A short one. As already mentioned, the CDK converts your code into CF scripts in the output folder of your repository. So once you run `deploy`, you can still utilise any existing tooling and pipelines your Organisation may already be using, such as static security suites and tests. So by adopting the CDK, you’re not rewriting the entire pipeline on day 1.

Some Cons

We’ve been kind so far — but there are definitely some areas that have caused us pain. So to give a balanced view, here are some pain points we have encountered. We’ve also included some work arounds where possible 🩹🥴.

Initial CDK setup time is time consuming

Setting up the CDK for development is initially a bit tedious — and it’s a bit more invested depending on the underlying language that you use. If you’re new to the CDK, there’s 3 installations you’re going to need:

  • AWS CLI — this is because under the hood, the CDK utilises the CLI to run commands. We’d recommend installing via brew.
  • Node Package Manager (NPM) — the CDK itself is distributed via NPM, regardless of the application language you choose e.g you’ll still need NPM even if you choose to develop in Python. Again, brew is the preferred installation approach.
  • AWS CDK — the actual libraries that you will use to compose and construct your infrastructure as code. Install link here.

However, we’ve taken away some of the pain by bundling in these dependencies in a docker image found here — especially helpful if you will be building your IaC via a pipeline.
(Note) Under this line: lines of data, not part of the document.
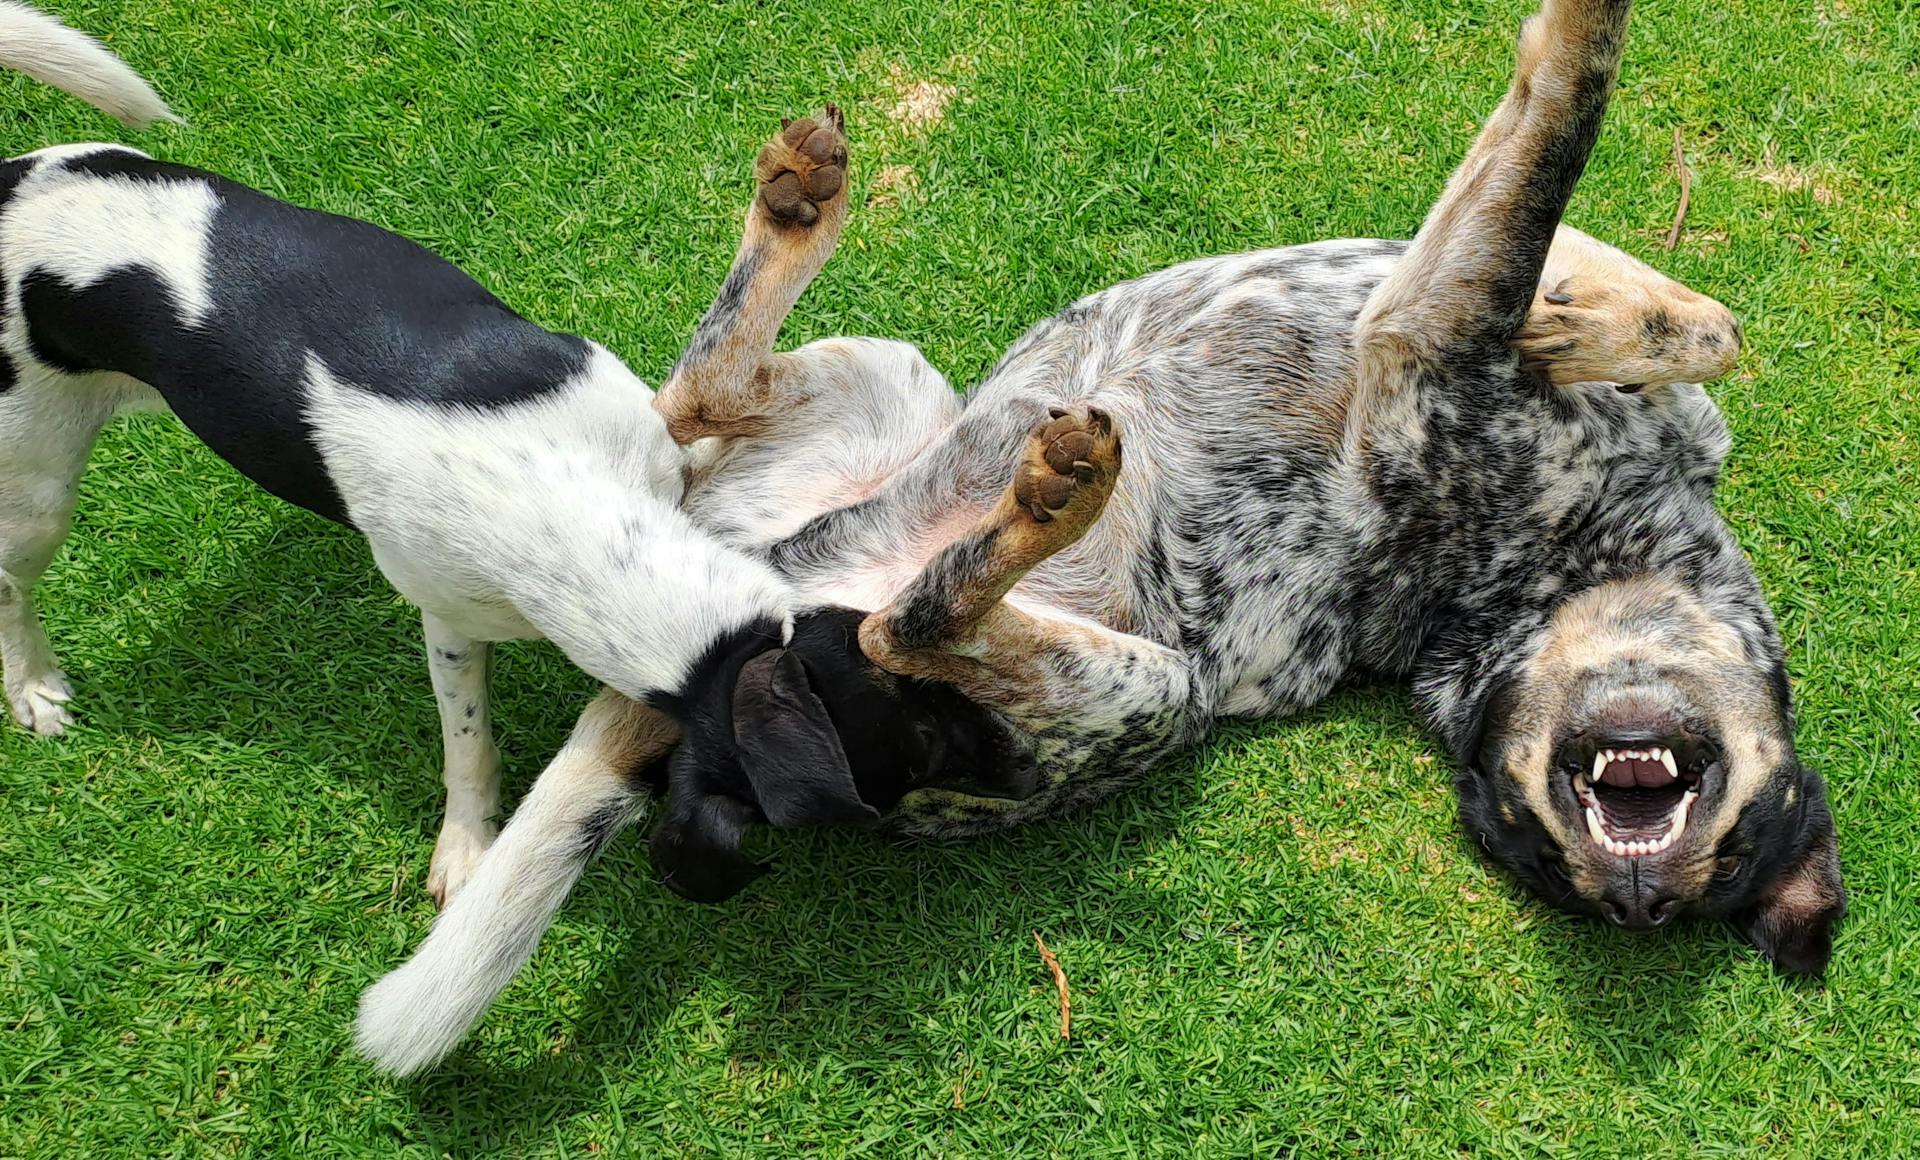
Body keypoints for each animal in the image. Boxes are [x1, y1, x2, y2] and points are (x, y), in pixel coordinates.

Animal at [360, 0, 1843, 1075]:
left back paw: (1044, 493)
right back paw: (799, 207)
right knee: (700, 397)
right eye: (1555, 856)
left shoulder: (1429, 343)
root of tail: (697, 666)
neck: (1580, 557)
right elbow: (1665, 285)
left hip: (1133, 688)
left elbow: (1559, 128)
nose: (1634, 892)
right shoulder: (1489, 329)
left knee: (909, 615)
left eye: (1718, 872)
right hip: (887, 388)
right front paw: (1595, 307)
Deployment times can be slow

The time to deploy CDK changes can be slow. We’ve experienced a few minutes delay after submitting a synth and deploy — until we can see our changes live in AWS. Of course, this is down to the necessary step to convert our code into CF and then to create a change set in AWS to update our resources. Fortunately, there is an alternative we have come across if you are specifically developing NodeJS Serverless applications — CDK watch. The beauty of this library is that it watches for lambda code changes in your javascript files and directly calls the lambda-update API with a new zip of your code. This means, in practice, local to cloud updates are synced in only a few seconds.

In summary

The CDK has a lot of compelling advantages that we encourage you to play with; it’s a great use case for moving fast with a PoC or to help developers with limited infrastructure knowledge gain exposure to Cloud configuration. We are also really interested to see how adoption develops — especially considering there are more Cloud agnostic solutions becoming available such as Pulumi. We’re excited to continue developing with the CDK and are especially excited to see how it improves the collaboration between traditional application development and DevOps.